Records from a data source:
--- START ---

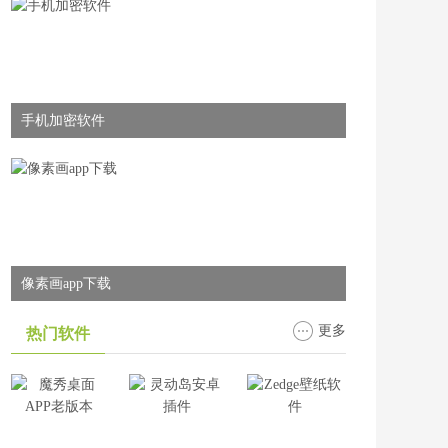
手机加密软件
像素画app下载
更多
热门软件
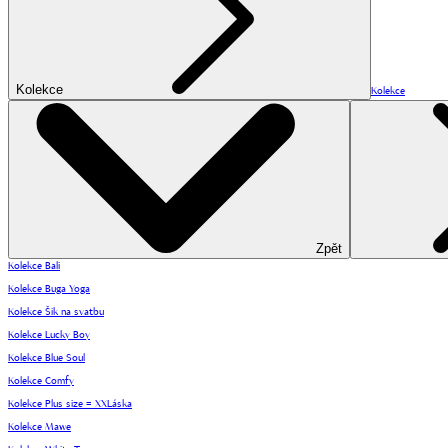
Kolekce
Kolekce
Zpět
Kolekce Bali
Kolekce Buga Yoga
Kolekce Šik na svatbu
Kolekce Lucky Boy
Kolekce Blue Soul
Kolekce Comfy
Kolekce Plus size = XXLáska
Kolekce Mawe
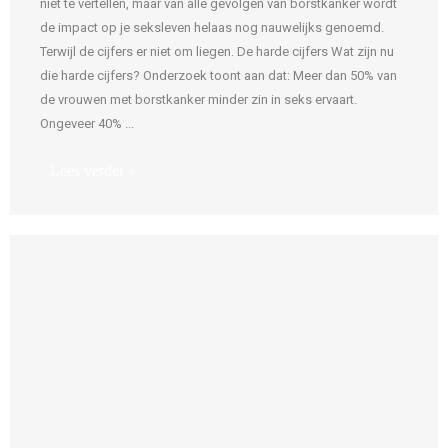
niet te vertellen, maar van alle gevolgen van borstkanker wordt
de impact op je seksleven helaas nog nauwelijks genoemd.
Terwijl de cijfers er niet om liegen. De harde cijfers Wat zijn nu
die harde cijfers? Onderzoek toont aan dat: Meer dan 50% van
de vrouwen met borstkanker minder zin in seks ervaart.
Ongeveer 40% ...
Lees verder »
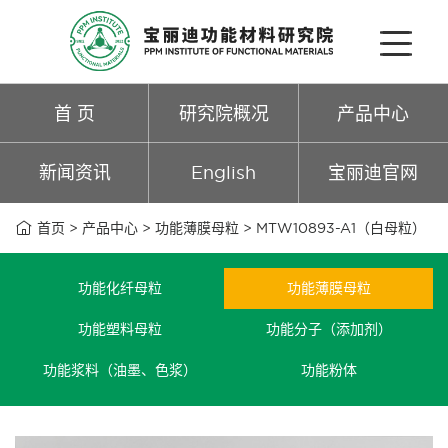
首 页
研究院概况
产品中心
新闻资讯
English
宝丽迪官网

首页
>
产品中心
>
功能薄膜母粒
>
MTW10893-A1（白母粒）
功能化纤母粒
功能薄膜母粒
功能塑料母粒
功能分子（添加剂）
功能浆料（油墨、色浆）
功能粉体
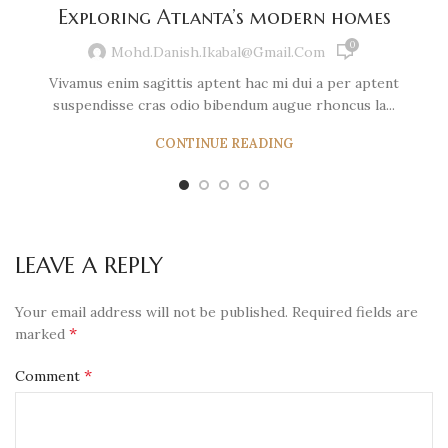
Exploring Atlanta’s modern homes
0
Mohd.danish.ikabal@gmail.com
Vivamus enim sagittis aptent hac mi dui a per aptent
suspendisse cras odio bibendum augue rhoncus la...
CONTINUE READING
LEAVE A REPLY
Your email address will not be published.
Required fields are
*
marked
*
Comment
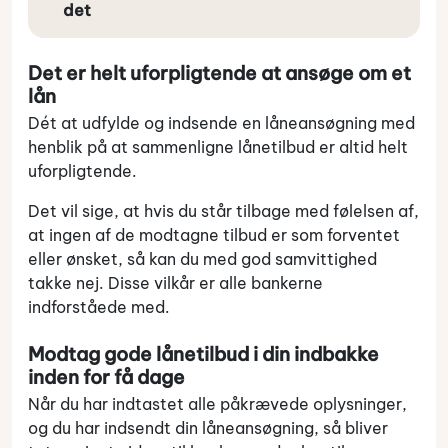
det
Det er helt uforpligtende at ansøge om et
lån
Dét at udfylde og indsende en låneansøgning med
henblik på at sammenligne lånetilbud er altid helt
uforpligtende.
Det vil sige, at hvis du står tilbage med følelsen af,
at ingen af de modtagne tilbud er som forventet
eller ønsket, så kan du med god samvittighed
takke nej. Disse vilkår er alle bankerne
indforståede med.
Modtag gode lånetilbud i din indbakke
inden for få dage
Når du har indtastet alle påkrævede oplysninger,
og du har indsendt din låneansøgning, så bliver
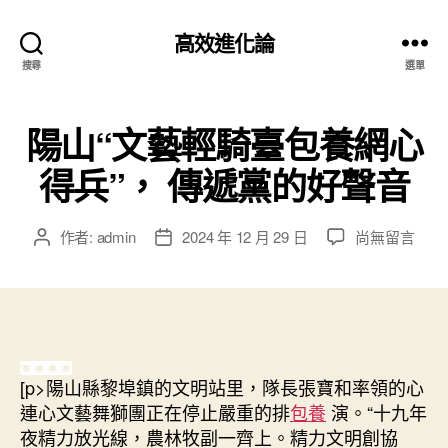
高效進化論
搜尋
選單
陽山“文藝輕騎臺包養網心
得兵”， 傳遞黨的好聲音
在
作者:
admin
2024 年 12 月 29 日
尚無留言
文
文
〈陽
章
章
山
作
發
“文
者
佈
藝
日
輕
期
騎
[p>陽山縣黎埠鎮的文明站里，隊長張寶和率領的心
臺
連心文藝舞獅團正在停止嚴重的排
包養
演。“十九年
包
養
夜精力放光線，農林牧副一齊上。精力文明創協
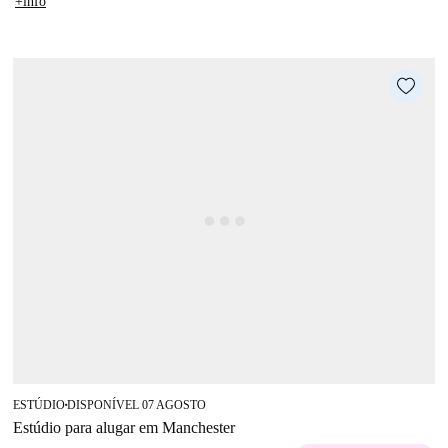
+info
ESTÚDIO
DISPONÍVEL 07 AGOSTO
■
Estúdio para alugar em Manchester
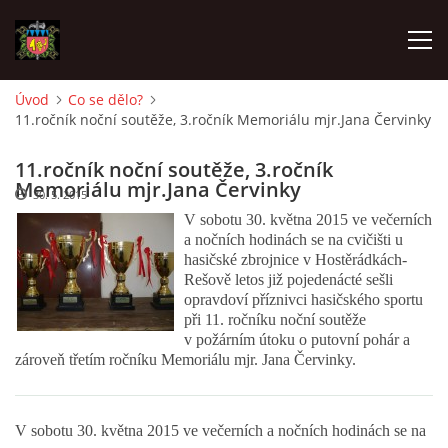
Úvod
Co se dělo?
11.ročník noční soutěže, 3.ročník Memoriálu mjr.Jana Červinky
ÚVOD
11.ročník noční soutěže, 3.ročník
O SBORU
Memoriálu mjr.Jana Červinky
30. 5. 2015
V sobotu 30. května 2015 ve večerních
a nočních hodinách se na cvičišti u
POZVÁNKY
hasičské zbrojnice v Hostěrádkách-
Rešově letos již pojedenácté sešli
opravdoví příznivci hasičského sportu
CO SE DĚLO?
při 11. ročníku noční soutěže
v požárním útoku o putovní pohár a
zároveň třetím ročníku Memoriálu mjr. Jana Červinky.
MLADÍ HASIČI
ZÁSAHOVÁ JEDNOTKA
V sobotu 30. května 2015 ve večerních a nočních hodinách se na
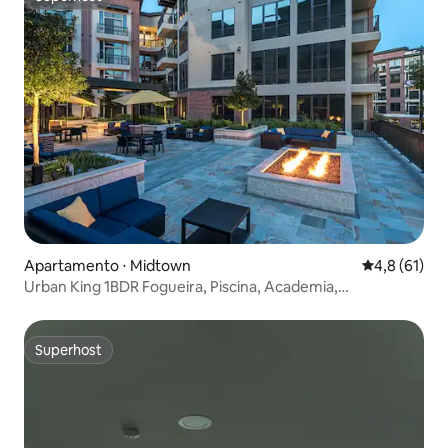
Superhost
Apartamento ⋅ Midtown
4,8 de uma a
4,8 (61)
Urban King 1BDR Fogueira, Piscina, Academia,
Estacionamento Grátis
Superhost
Superhost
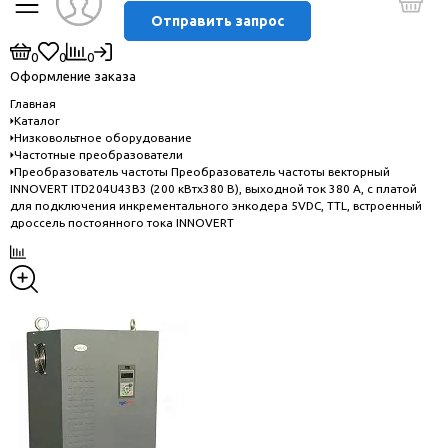
Отправить запрос
0
0
0
Оформление заказа
Главная
Каталог
Низковольтное оборудование
Частотные преобразователи
Преобразователь частоты Преобразователь частоты векторный
INNOVERT ITD204U43B3 (200 кВтx380 В), выходной ток 380 А, с платой
для подключения инкрементального энкодера 5VDC, TTL, встроенный
дроссель постоянного тока INNOVERT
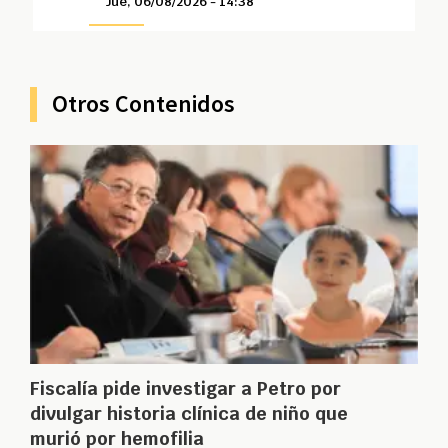
Jue, 06/08/2026 - 14:38
Otros Contenidos
Fiscalía pide investigar a Petro por
divulgar historia clínica de niño que
murió por hemofilia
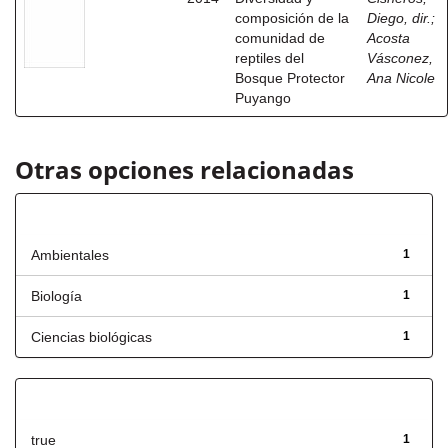
composición de la
Diego, dir.
;
comunidad de
Acosta
reptiles del
Vásconez,
Bosque Protector
Ana Nicole
Puyango
Otras opciones relacionadas
Título
Ambientales
1
Biología
1
Ciencias biológicas
1
Has File(s)
true
1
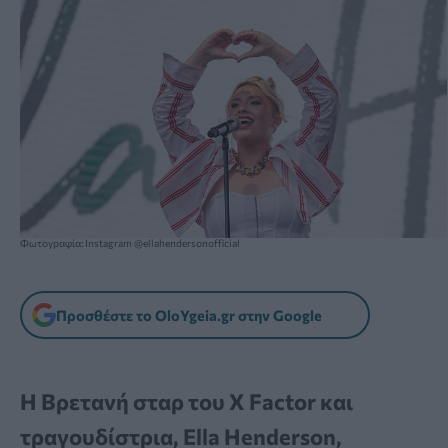
Φωτογραφία: Instagram @ellahendersonofficial
Προσθέστε το OloYgeia.gr στην Google
Η Βρετανή σταρ του X Factor και
τραγουδίστρια, Ella Henderson,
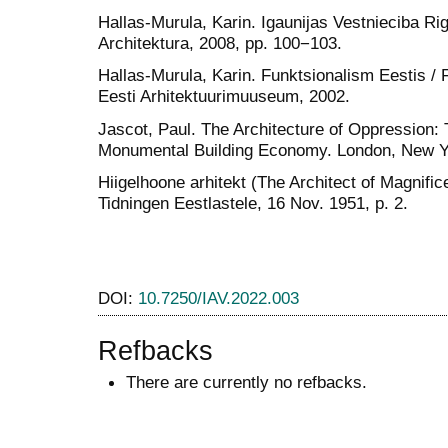
Hallas-Murula, Karin. Igaunijas Vestnieciba Ri
Architektura, 2008, pp. 100−103.
Hallas-Murula, Karin. Funktsionalism Eestis / F
Eesti Arhitektuurimuuseum, 2002.
Jascot, Paul. The Architecture of Oppression:
Monumental Building Economy. London, New Yor
Hiigelhoone arhitekt (The Architect of Magnific
Tidningen Eestlastele, 16 Nov. 1951, p. 2.
DOI:
10.7250/IAV.2022.003
Refbacks
There are currently no refbacks.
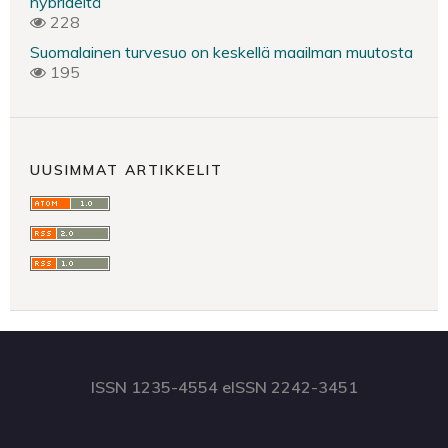
hybrideitä
228
Suomalainen turvesuo on keskellä maailman muutosta
195
UUSIMMAT ARTIKKELIT
ISSN 1235-4554 eISSN 2242-3451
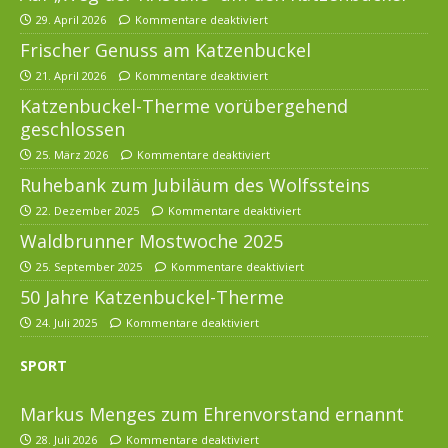
29. April 2026
Kommentare deaktiviert
Frischer Genuss am Katzenbuckel
21. April 2026
Kommentare deaktiviert
Katzenbuckel-Therme vorübergehend
geschlossen
25. März 2026
Kommentare deaktiviert
Ruhebank zum Jubiläum des Wolfssteins
22. Dezember 2025
Kommentare deaktiviert
Waldbrunner Mostwoche 2025
25. September 2025
Kommentare deaktiviert
50 Jahre Katzenbuckel-Therme
24. Juli 2025
Kommentare deaktiviert
SPORT
Markus Menges zum Ehrenvorstand ernannt
28. Juli 2026
Kommentare deaktiviert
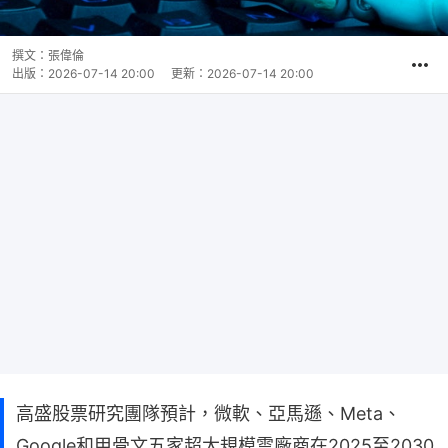
撰文：
張偉倫
出版：
2026-07-14 20:00
更新：
2026-07-14 20:00
高盛股票研究團隊預計，微軟、亞馬遜、Meta、
Google和甲骨文五家超大規模雲廠商在2025至2030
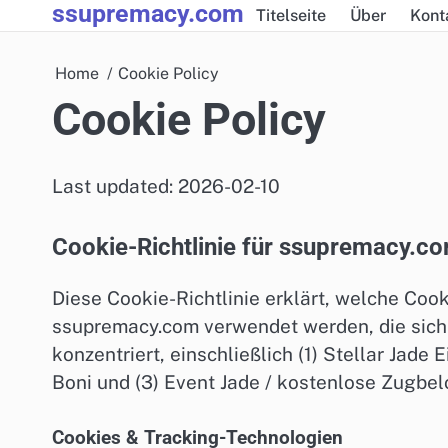
ssupremacy.com
Skip
Titelseite
Über
Kont
to
content
Home
Cookie Policy
Cookie Policy
Last updated: 2026-02-10
Cookie-Richtlinie für ssupremacy.c
Diese Cookie-Richtlinie erklärt, welche Coo
ssupremacy.com verwendet werden, die sich 
konzentriert, einschließlich (1) Stellar Jad
Boni und (3) Event Jade / kostenlose Zugbe
Cookies & Tracking-Technologien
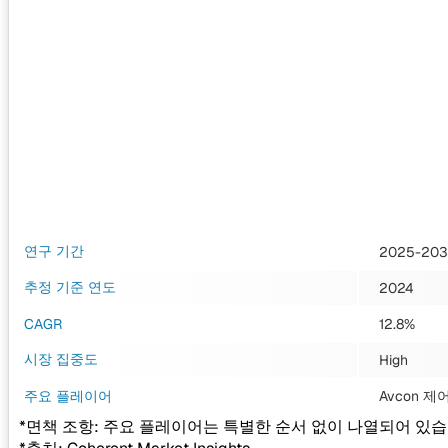
연구 기간
2025-20
추정 기준 연도
2024
CAGR
12.8%
시장 집중도
High
주요 플레이어
Avcon 제어 
*면책 조항: 주요 플레이어는 특별한 순서 없이 나열되어 있습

--- END ---

• [TRY IT]: Whenever the word "INNOVERT" shows up in a line of the entries, copy that line.

• [ANSWER]:
INNOVERT ITD204U43B3 (200 кВтx380 В), выходной ток 380 А, с платой
дроссель постоянного тока INNOVERT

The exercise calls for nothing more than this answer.